Stored data entries:
= = = = = = =

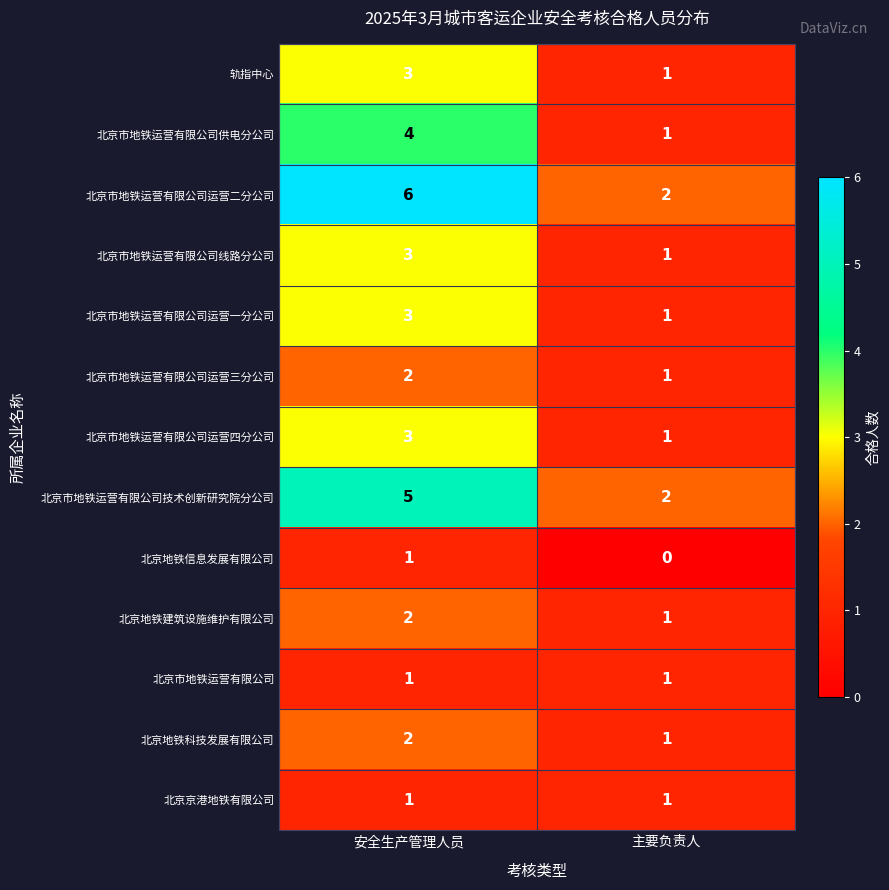

What is the total value across all series at 主要负责人?

14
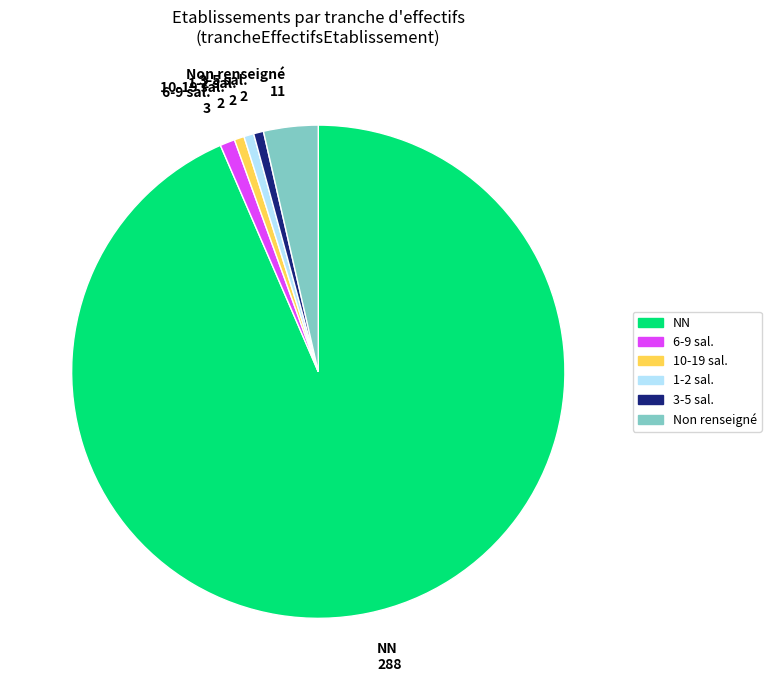

Which slice is the largest?

NN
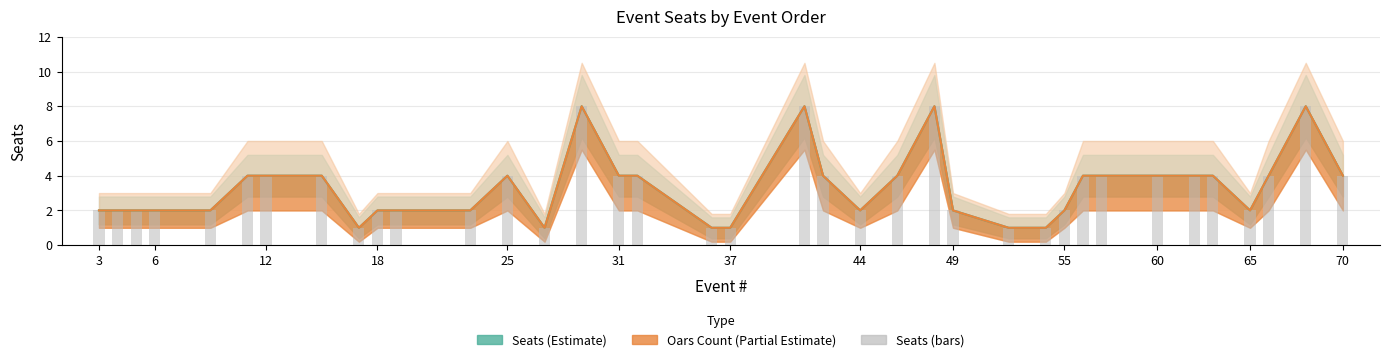

Is it true that the value at 12 is 6?

False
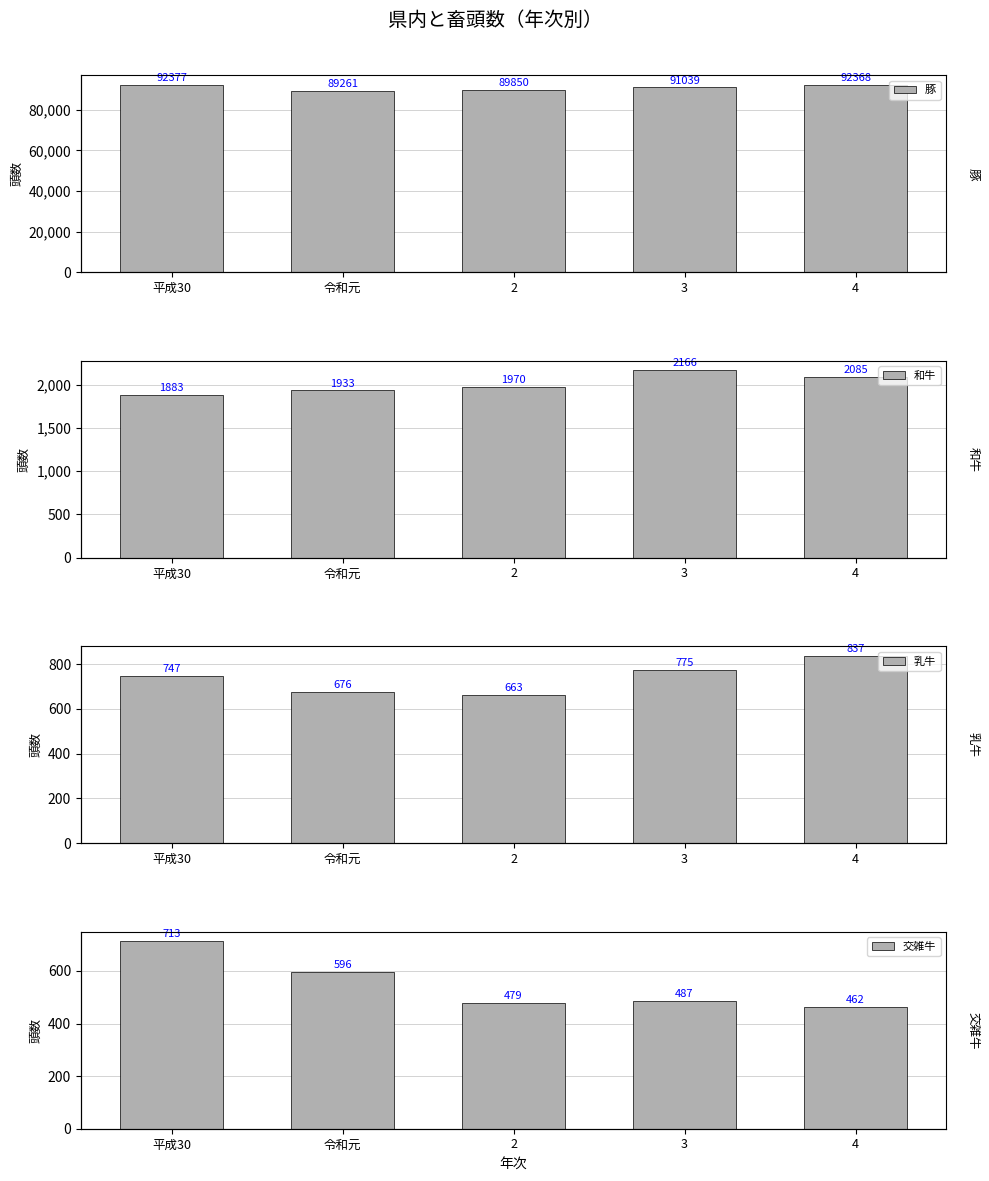

Are the bars grouped side by side (vs. stacked)?

Yes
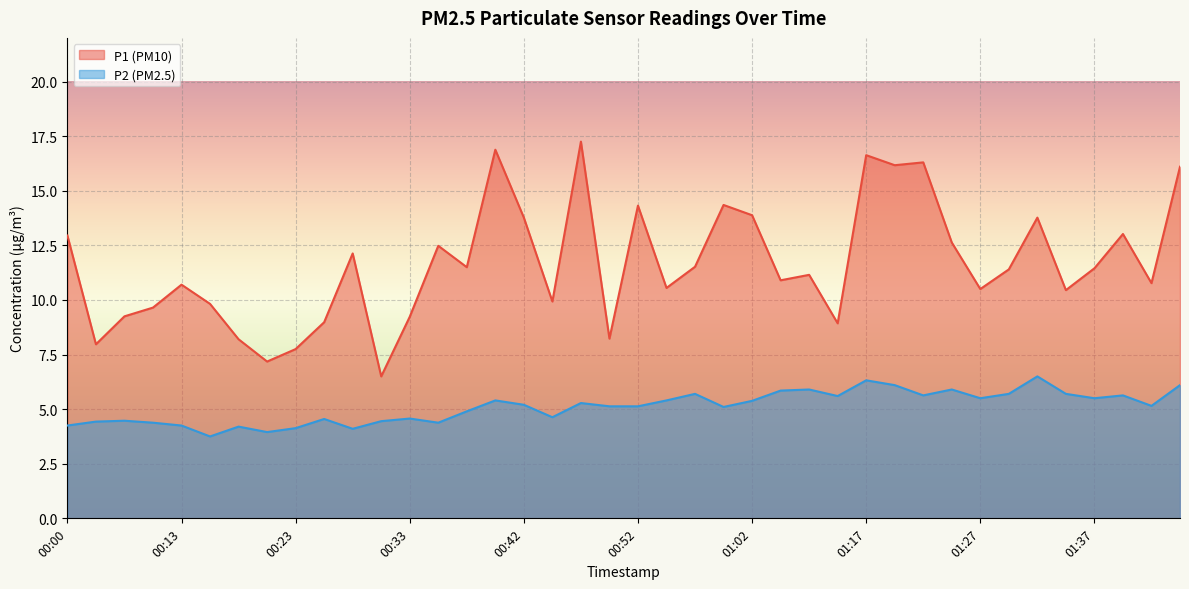

Rank the series at 00:05 from highest to lowest value.

P1, P2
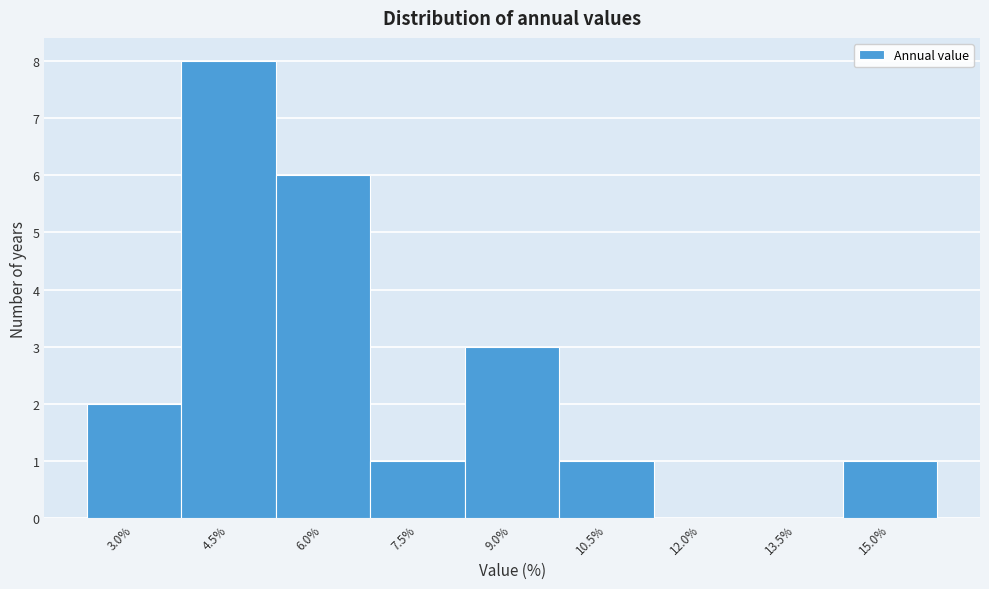

Reading left to right, what are all the values shown in this chart?

3.0%=2	4.5%=8	6.0%=6	7.5%=1	9.0%=3	10.5%=1	12.0%=0	13.5%=0	15.0%=1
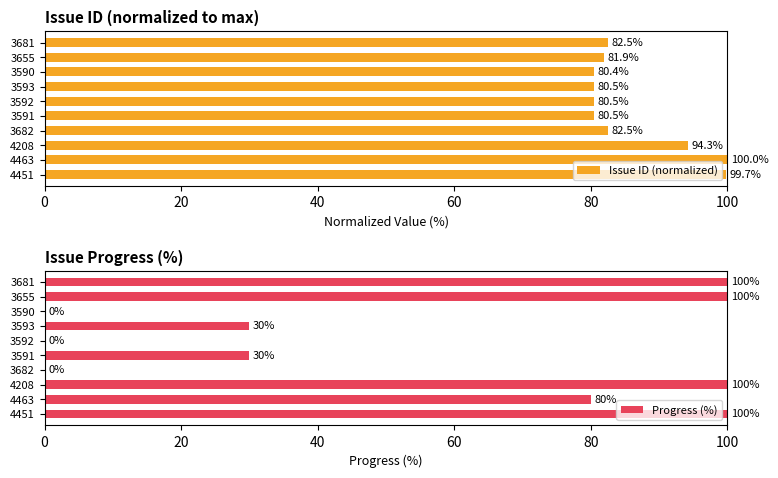

How many groups of bars are there?

10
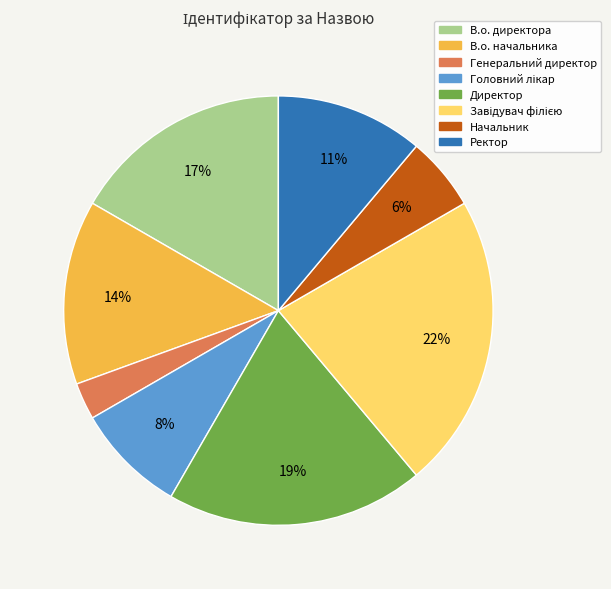

Is it true that В.о. директора is 17% of the pie?

True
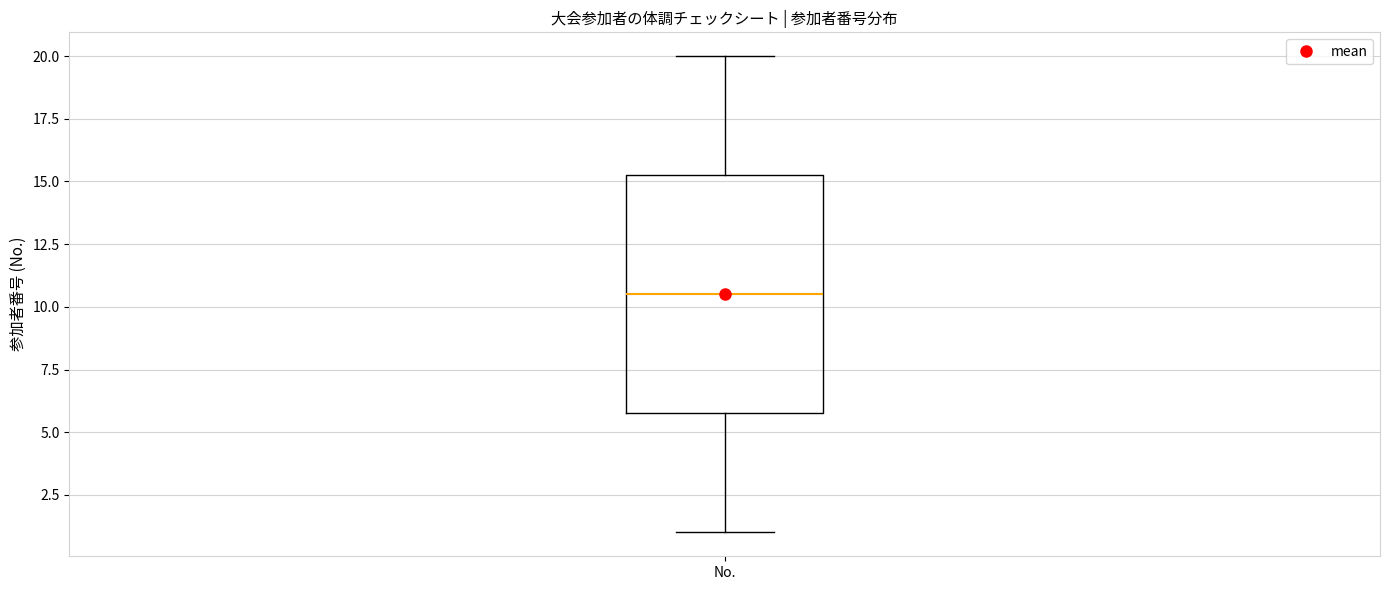

Read this box plot against the y-axis: the position of the median line, the range covered by the box, and the ends of both whiskers. The values are not printed on the chart, so give them approximately, as read against the axis.

median 10.5, box 6.0 to 15.5, whiskers 1.0 to 20.0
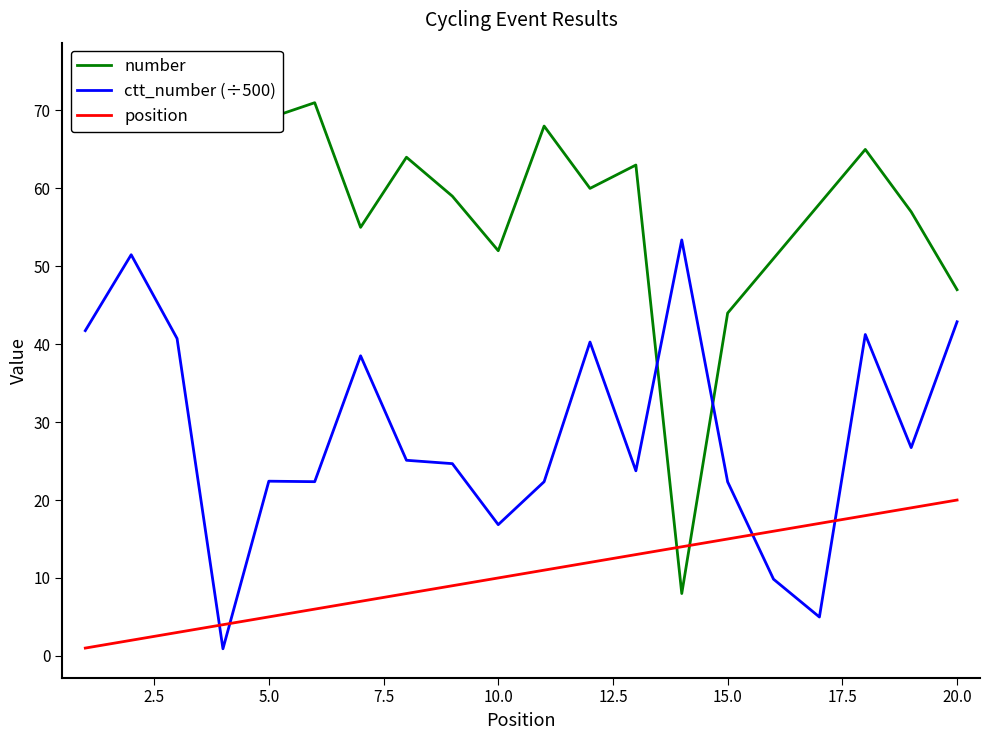

What is the average value of the ctt_number (÷500) series?

28.6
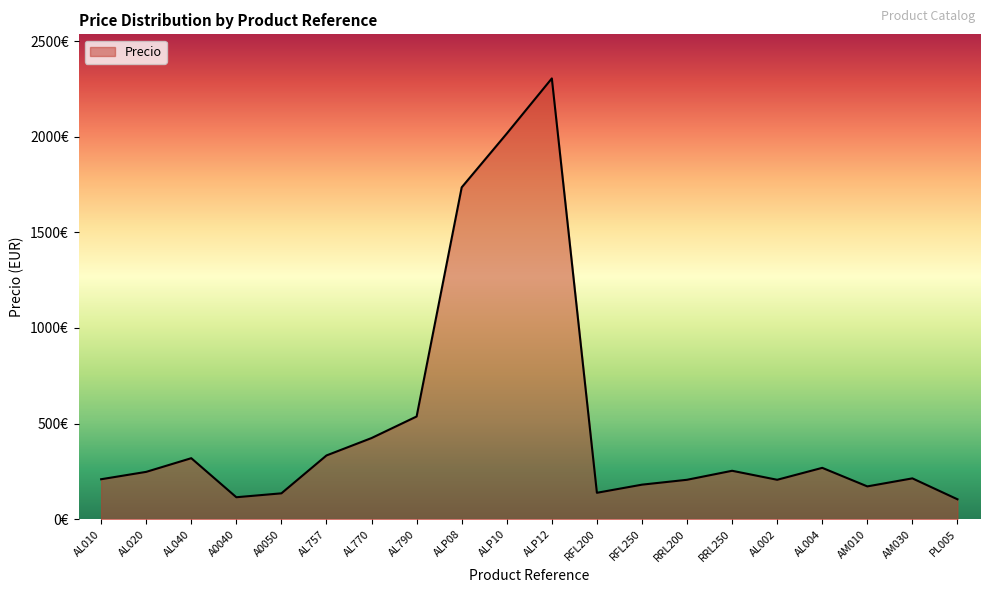

Where is the first local minimum?

A0040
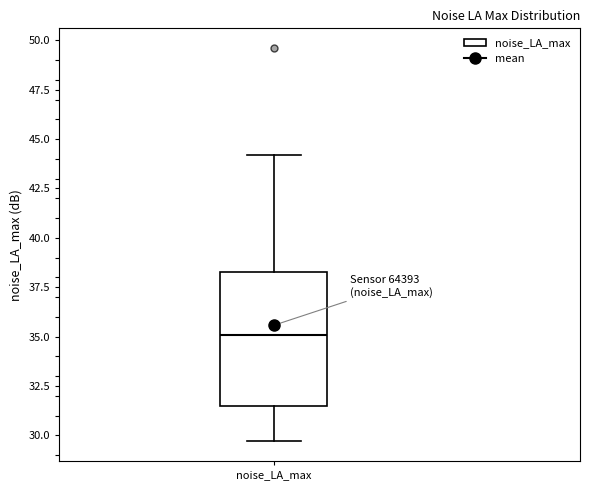

Where does the lower whisker of the box for noise_LA_max end on the y-axis? The values are not printed on the chart, so give them approximately, as read against the axis.

29.5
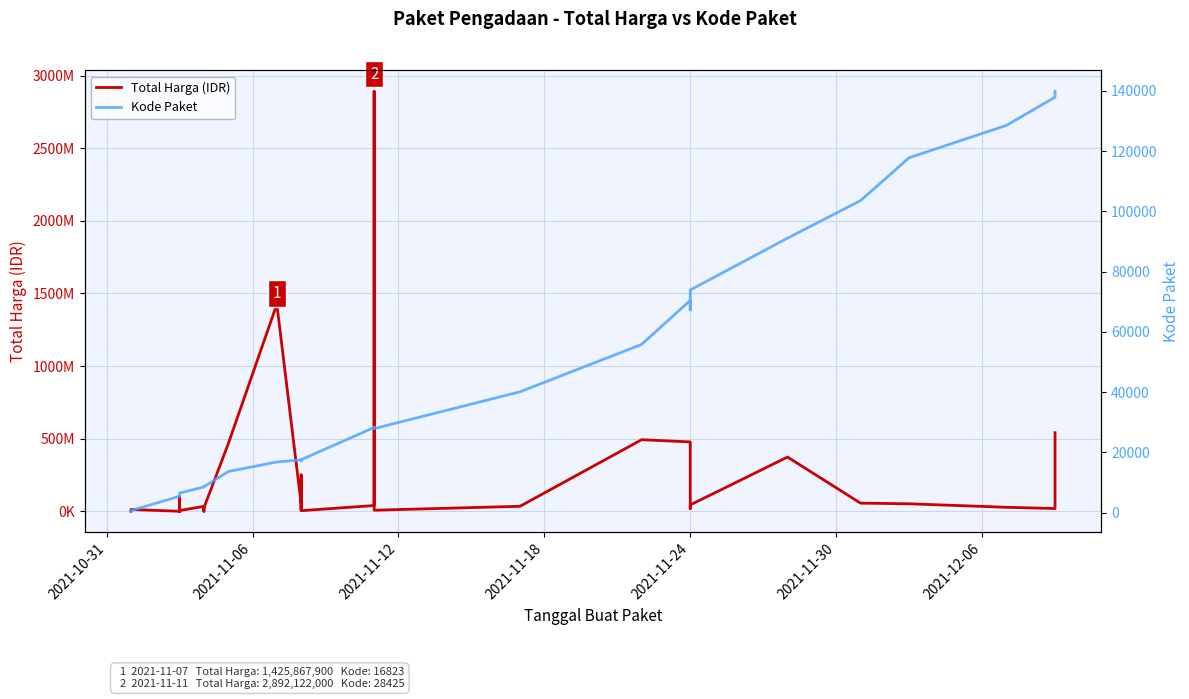

Which series has the largest total across all categories?

Total Harga (IDR)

= = = = = = =

Can you write out all of the entries above word for word, leaving out the pictures?

What is the total value across all series at 主要负责人?

14

Which slice is the largest?

NN

Is it true that the value at 12 is 6?

False

Are the bars grouped side by side (vs. stacked)?

Yes

Rank the series at 00:05 from highest to lowest value.

P1, P2

Reading left to right, what are all the values shown in this chart?

3.0%=2	4.5%=8	6.0%=6	7.5%=1	9.0%=3	10.5%=1	12.0%=0	13.5%=0	15.0%=1

How many groups of bars are there?

10

Is it true that В.о. директора is 17% of the pie?

True

Read this box plot against the y-axis: the position of the median line, the range covered by the box, and the ends of both whiskers. The values are not printed on the chart, so give them approximately, as read against the axis.

median 10.5, box 6.0 to 15.5, whiskers 1.0 to 20.0

What is the average value of the ctt_number (÷500) series?

28.6

Where is the first local minimum?

A0040

Where does the lower whisker of the box for noise_LA_max end on the y-axis? The values are not printed on the chart, so give them approximately, as read against the axis.

29.5

Which series has the largest total across all categories?

Total Harga (IDR)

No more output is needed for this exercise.